**What is being asked**
Please reproduce, exactly and in full, the lines from the one containing "Объясните, почему данное достижение важно" to the end of the material below.

**Listed records**
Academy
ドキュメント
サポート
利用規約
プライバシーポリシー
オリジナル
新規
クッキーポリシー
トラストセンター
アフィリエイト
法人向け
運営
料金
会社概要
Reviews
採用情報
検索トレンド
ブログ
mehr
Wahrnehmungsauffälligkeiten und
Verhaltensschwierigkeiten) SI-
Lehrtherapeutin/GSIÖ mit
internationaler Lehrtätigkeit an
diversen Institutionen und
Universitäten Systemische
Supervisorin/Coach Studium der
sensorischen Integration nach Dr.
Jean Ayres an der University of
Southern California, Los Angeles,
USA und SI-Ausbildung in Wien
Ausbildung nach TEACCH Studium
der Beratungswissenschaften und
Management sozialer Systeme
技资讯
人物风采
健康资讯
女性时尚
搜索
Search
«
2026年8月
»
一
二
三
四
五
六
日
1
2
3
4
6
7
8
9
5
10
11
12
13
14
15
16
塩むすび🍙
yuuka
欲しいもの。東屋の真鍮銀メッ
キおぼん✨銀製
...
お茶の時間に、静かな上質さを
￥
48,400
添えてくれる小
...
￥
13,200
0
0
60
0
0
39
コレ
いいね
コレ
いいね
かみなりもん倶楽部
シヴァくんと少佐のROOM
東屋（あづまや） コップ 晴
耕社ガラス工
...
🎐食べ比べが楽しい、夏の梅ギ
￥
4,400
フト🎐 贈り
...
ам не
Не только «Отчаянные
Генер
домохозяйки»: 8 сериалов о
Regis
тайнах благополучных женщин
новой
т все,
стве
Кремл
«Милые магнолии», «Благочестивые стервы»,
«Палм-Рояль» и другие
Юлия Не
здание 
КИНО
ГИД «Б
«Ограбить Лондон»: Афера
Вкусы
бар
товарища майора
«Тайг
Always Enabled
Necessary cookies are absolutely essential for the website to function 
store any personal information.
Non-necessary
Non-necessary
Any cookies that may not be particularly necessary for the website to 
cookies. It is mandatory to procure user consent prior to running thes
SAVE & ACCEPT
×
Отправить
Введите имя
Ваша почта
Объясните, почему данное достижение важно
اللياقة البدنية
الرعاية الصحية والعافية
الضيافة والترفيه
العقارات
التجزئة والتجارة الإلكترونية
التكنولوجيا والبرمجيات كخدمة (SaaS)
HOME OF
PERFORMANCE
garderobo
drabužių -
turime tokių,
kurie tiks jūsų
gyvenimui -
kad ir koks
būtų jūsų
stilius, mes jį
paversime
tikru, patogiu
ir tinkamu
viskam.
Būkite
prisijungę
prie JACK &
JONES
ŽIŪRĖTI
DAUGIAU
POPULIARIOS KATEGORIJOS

**Expected output**
Объясните, почему данное достижение важно
اللياقة البدنية
الرعاية الصحية والعافية
الضيافة والترفيه
العقارات
التجزئة والتجارة الإلكترونية
التكنولوجيا والبرمجيات كخدمة (SaaS)
HOME OF
PERFORMANCE
garderobo
drabužių -
turime tokių,
kurie tiks jūsų
gyvenimui -
kad ir koks
būtų jūsų
stilius, mes jį
paversime
tikru, patogiu
ir tinkamu
viskam.
Būkite
prisijungę
prie JACK &
JONES
ŽIŪRĖTI
DAUGIAU
POPULIARIOS KATEGORIJOS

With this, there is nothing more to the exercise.